• Exercise description
Restate word for word the lines from the one bearing "right front paw: (108, 190)" through the end of the entries below, and leave every picture out.

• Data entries
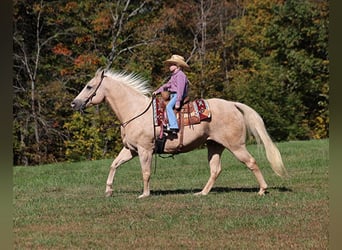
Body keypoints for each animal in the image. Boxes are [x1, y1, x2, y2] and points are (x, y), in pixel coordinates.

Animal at [71, 69, 288, 198]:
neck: (135, 110)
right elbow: (114, 165)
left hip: (236, 146)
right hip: (215, 145)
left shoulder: (144, 150)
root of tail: (232, 104)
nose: (74, 103)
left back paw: (262, 190)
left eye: (89, 86)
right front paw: (108, 190)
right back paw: (202, 193)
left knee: (251, 162)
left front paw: (145, 194)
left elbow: (145, 172)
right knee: (215, 170)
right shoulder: (130, 149)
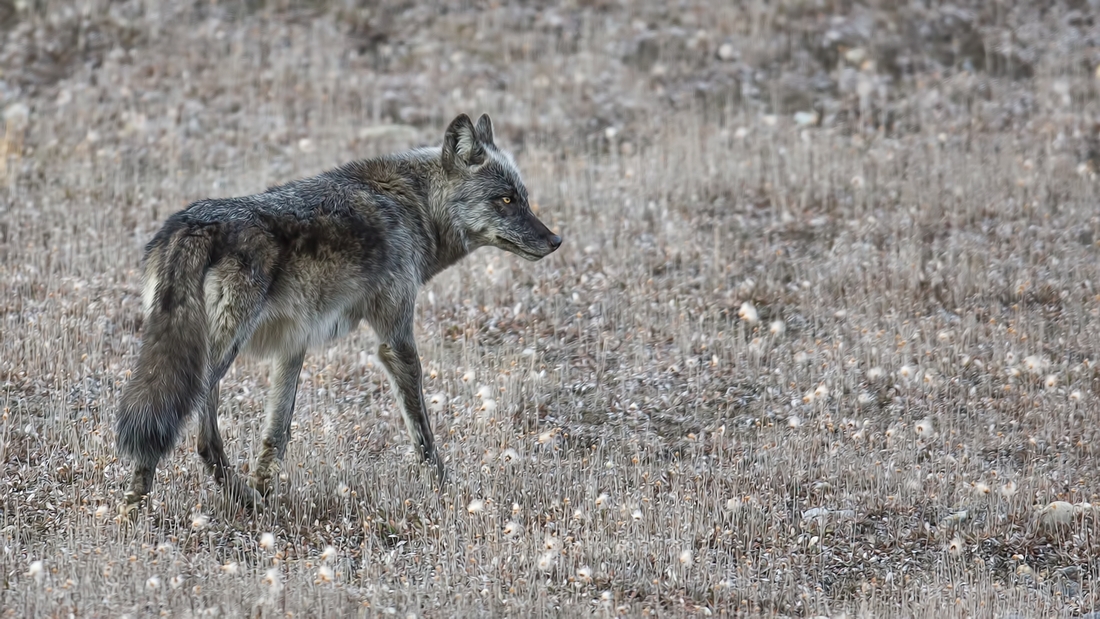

• The completed task
right front paw: (108, 190)
right back paw: (202, 193)
left knee: (251, 162)
left front paw: (145, 194)
left elbow: (145, 172)
right knee: (215, 170)
right shoulder: (130, 149)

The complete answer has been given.